Breckenridge and Summit County, Col., are laying plans for two new community solar gardens with Clean Energy Collective—ahead of Xcel Energy’s finalization of incentives for such installations. The company already sparked enough interest in such projects to sell out the first and much of the second.

Through the community solar gardens [1] utility customers in an area can buy part of a larger photovoltaic array. They allow customers who can’t put solar on their homes either because of financial issues or shading issues, or customers who rent, to still buy solar and offset at least part of their electric bill with their modules in the array. Prices for a kilowatt of modules in the Breckenridge project are expected to start at between $3,000 and $3,500, according to Summit Daily News.

The first proposed project is smaller, at 500 kilowatts, according to Tim Braun ofClean Energy Collective. The second is larger at almost 2 megawatts. "The smaller we could sell out right now,” he said. "The larger would sell pretty quick, too.”

The interest for community solar gardens in towns like Breckenridge is very high, according to Braun. "That’s what we’re finding in these resort-driven towns. There’s plenty of audience to sell out for the second [project] as well,” he said.

The Clean Energy Collective already has a number of completed community solar gardens [2], including one in Rifle, Colorado. It’s also building more projects, one in Fort Collins, with other projects about to start in Colorado Springs and Telluride—all of which are in Colorado—and another ready to go in Taos, N.M. The company has worked with local utilities, including Poudre Valley Rural Electric Association, Colorado Springs Utilities, and other regional utilities, according to Braun.

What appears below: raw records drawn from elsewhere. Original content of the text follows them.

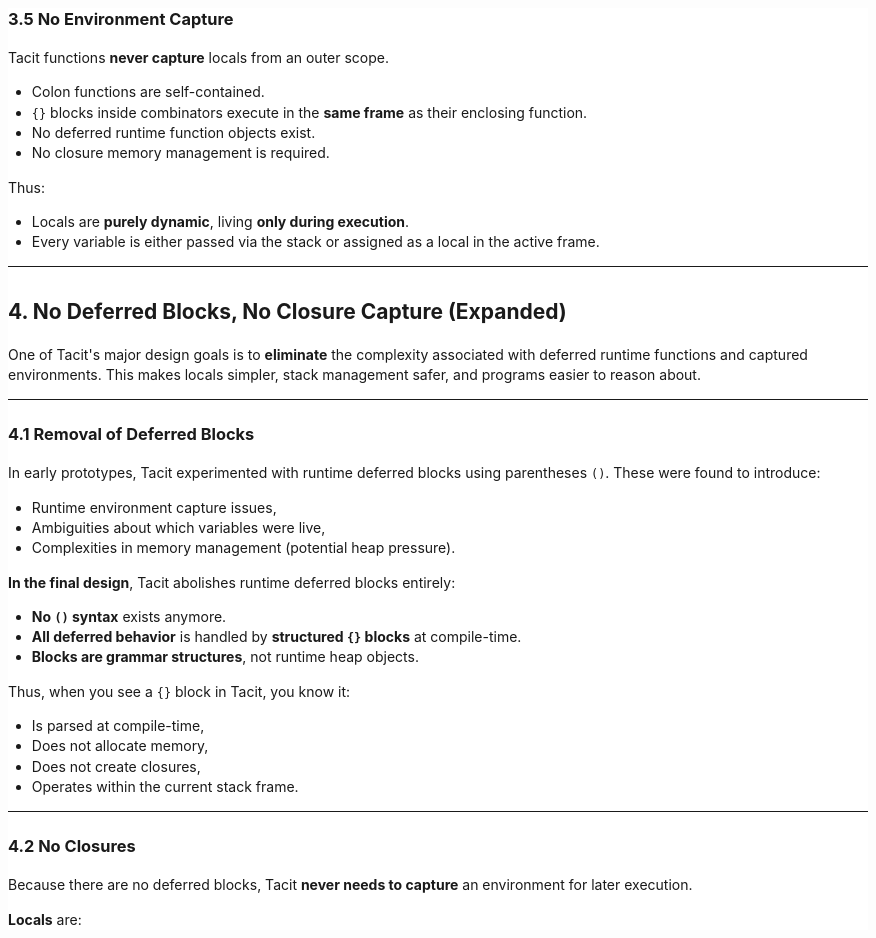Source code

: 
### 3.5 No Environment Capture

Tacit functions **never capture** locals from an outer scope.

- Colon functions are self-contained.
- `{}` blocks inside combinators execute in the **same frame** as their enclosing function.
- No deferred runtime function objects exist.
- No closure memory management is required.

Thus:

- Locals are **purely dynamic**, living **only during execution**.
- Every variable is either passed via the stack or assigned as a local in the active frame.

---

## 4. No Deferred Blocks, No Closure Capture (Expanded)

One of Tacit's major design goals is to **eliminate** the complexity associated with deferred runtime functions and captured environments.
This makes locals simpler, stack management safer, and programs easier to reason about.

---

### 4.1 Removal of Deferred Blocks

In early prototypes, Tacit experimented with runtime deferred blocks using parentheses `()`.
These were found to introduce:

- Runtime environment capture issues,
- Ambiguities about which variables were live,
- Complexities in memory management (potential heap pressure).

**In the final design**, Tacit abolishes runtime deferred blocks entirely:

- **No `()` syntax** exists anymore.
- **All deferred behavior** is handled by **structured `{}` blocks** at compile-time.
- **Blocks are grammar structures**, not runtime heap objects.

Thus, when you see a `{}` block in Tacit,
you know it:

- Is parsed at compile-time,
- Does not allocate memory,
- Does not create closures,
- Operates within the current stack frame.

---

### 4.2 No Closures

Because there are no deferred blocks,
Tacit **never needs to capture** an environment for later execution.

**Locals** are:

But the state’s largest utility, Xcel Energy is just preparing to finalize its incentive program for community solar gardens, Breckenridge is in Xcel’s coverage area, and competition for the spots is expected to be in tense. "We think we’re in a good position to get those [projects approved],” Braun said.

Clean Energy Collective can offer some things some other community solar garden developers don’t have access too. For instance, it has a deal for financing through Residential Mortgage of Colorado that allows homeowners to add in the costs of PV modules in a solar garden to home refinancing.